President Sebastián Piñera surprised on Tuesday by announcing his support for equal marriage in Chile, for which he will urge the project that rests in the Senate.

Piñera made the announcement during the traditional public account to the nation, the last of the president before the end of his second presidential term, in March 2022. The previous one was between 2010 and 2014.

“I think the time has come for equal marriage in our country, in this way, all people, regardless of sexual orientation, will be able to live love and form a family, with all the protection and dignity that they need and deserve,” announced at the beginning of his one and a half hour speech, broadcast online by the press.

Until now, the position of the center-right president was that “marriage is between a man and a woman”.

“We are in the presence of a milestone for the political right, a historical fact that runs the stigmas and barriers of inequality and prejudices that have contaminated the most homo / transphobic sectors of the country,” said Oscar Rementería, spokesman for the Movement of Integration and Homosexual Liberation (MOVILH).

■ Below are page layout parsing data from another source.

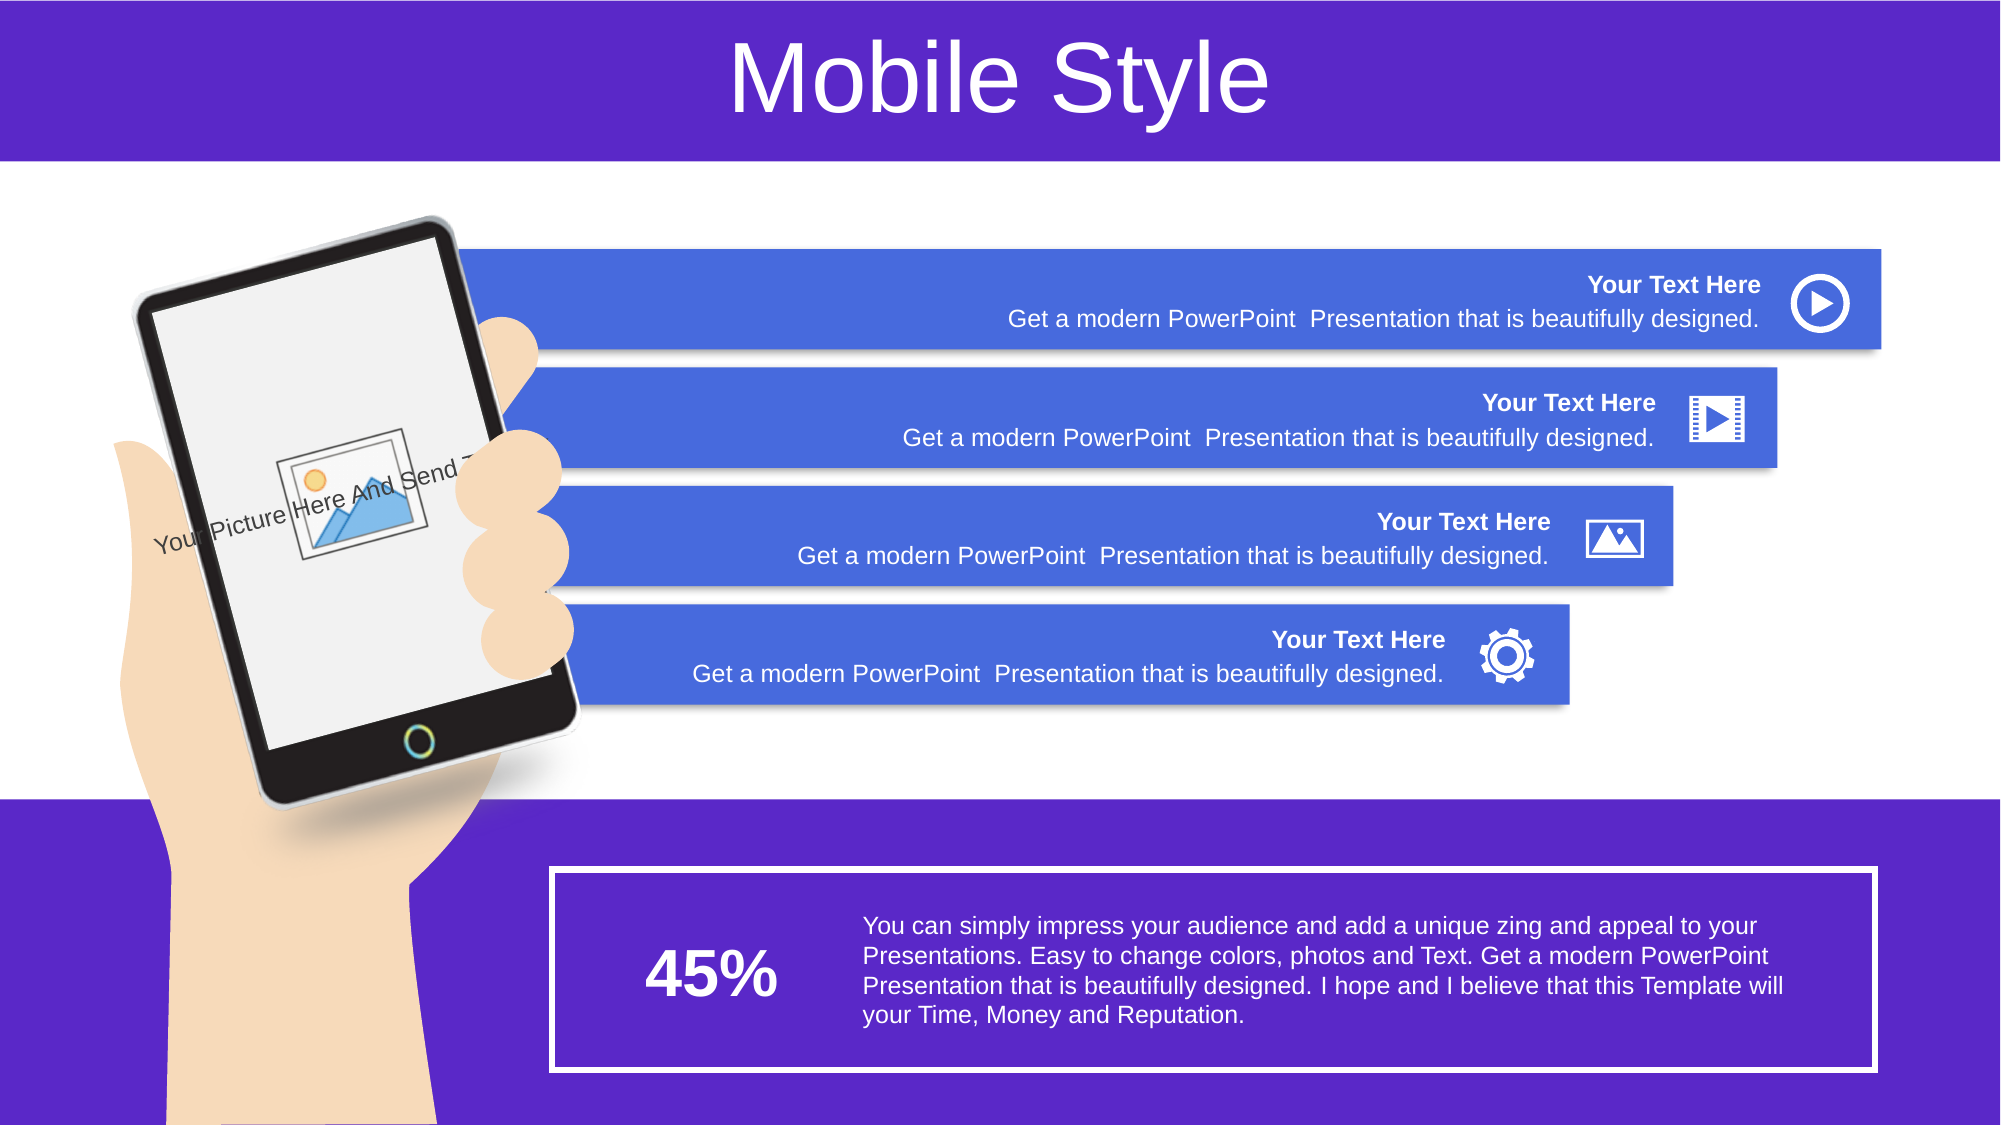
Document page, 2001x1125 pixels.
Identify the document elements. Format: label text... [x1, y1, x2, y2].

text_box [862, 379, 1672, 460]
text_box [652, 616, 1461, 696]
text_box [1478, 626, 1536, 685]
text_box [1789, 272, 1851, 334]
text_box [967, 261, 1777, 341]
text_box You can simply impress your audience and add a unique zing and appeal to your Presentations. Easy to change colors, photos and Text. Get a modern PowerPoint Presentation that is beautifully designed. I hope and I believe that this Template will your Time, Money and Reputation. [847, 901, 1818, 1037]
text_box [757, 497, 1566, 578]
text_box [1585, 519, 1645, 559]
title Mobile Style [0, 22, 2000, 139]
text_box [1688, 395, 1746, 443]
picture [26, 193, 673, 917]
text_box [499, 429, 574, 680]
text_box [551, 869, 1876, 1071]
text_box 45% [617, 922, 807, 1018]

He added that the approval of the project on equal marriage “will improve the quality of life of homoparental families and same-sex couples.”

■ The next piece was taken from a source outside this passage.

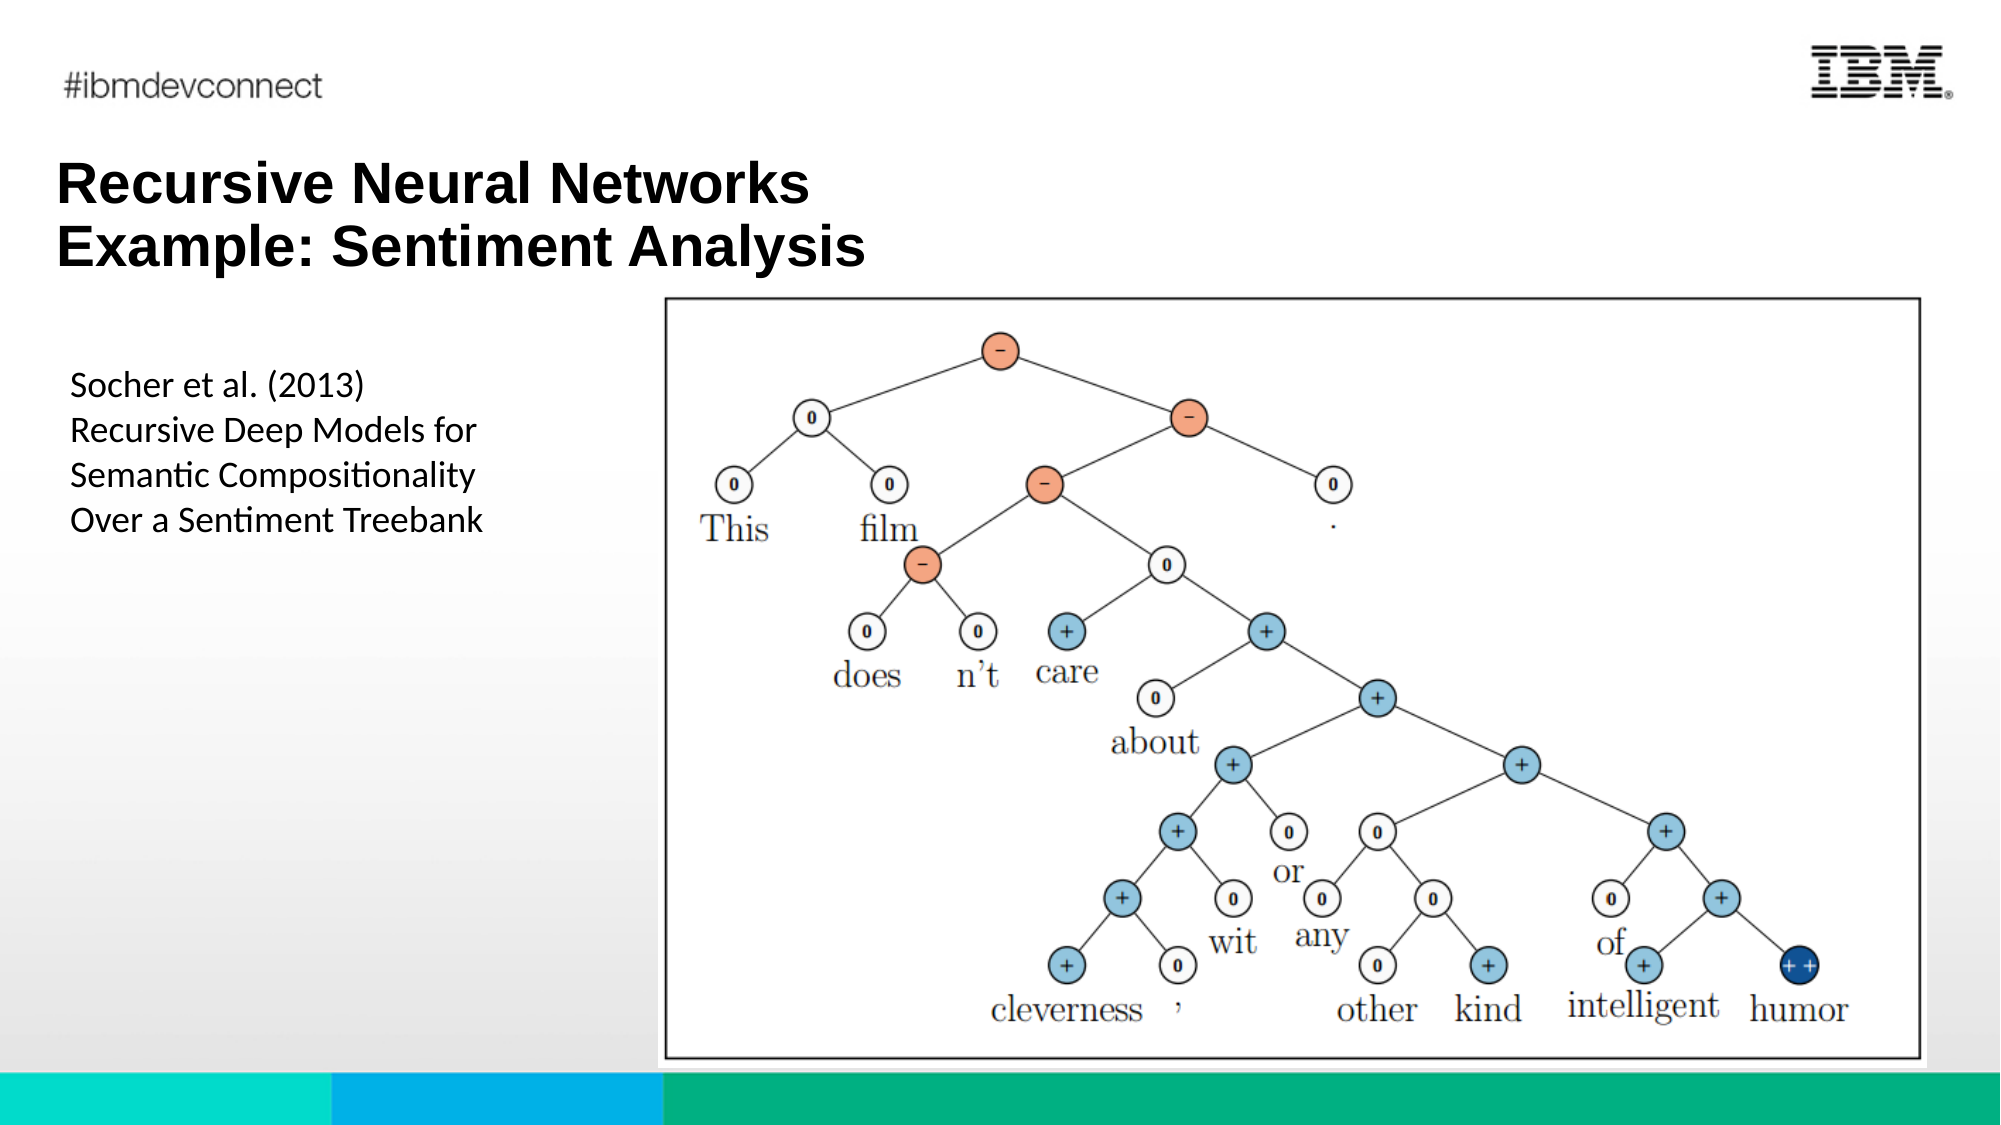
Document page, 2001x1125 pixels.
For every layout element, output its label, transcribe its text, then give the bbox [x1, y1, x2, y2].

picture [0, 0, 2000, 1125]
title Recursive Neural Networks Example: Sentiment Analysis [41, 142, 1953, 291]
text_box Socher et al. (2013) Recursive Deep Models for Semantic Compositionality Over a Sentiment Treebank [55, 352, 560, 548]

Chile has had a Civil Union Agreement (AUC) since 2015, which civilly recognizes heterosexual and homosexual couples, and protects aspects such as inheritance and certain health care benefits.

The equal marriage bill was sent to the Senate by the center-left former President Michelle Bachelet in late 2017, shortly before the end of her 2014-2018 term.

“This announcement and change of position by Piñera is as surprising as it is positive … Once and for all we should move decisively towards the equality for which we have fought for more than 30 years, amid insults and attacks just for being who we are” declared a former MOVILH leader, Rolando Jiménez.

The center-left opposition in Congress agrees with the project, which is rejected by the majority of the ruling party,

Chile is a country recognized for its conservatism, although in recent decades it approved the divorce law, a gender identity norm in favor of transgender people, and another that decriminalizes abortion in cases of rape, a danger to the life of the woman mother and unviability of the fetus.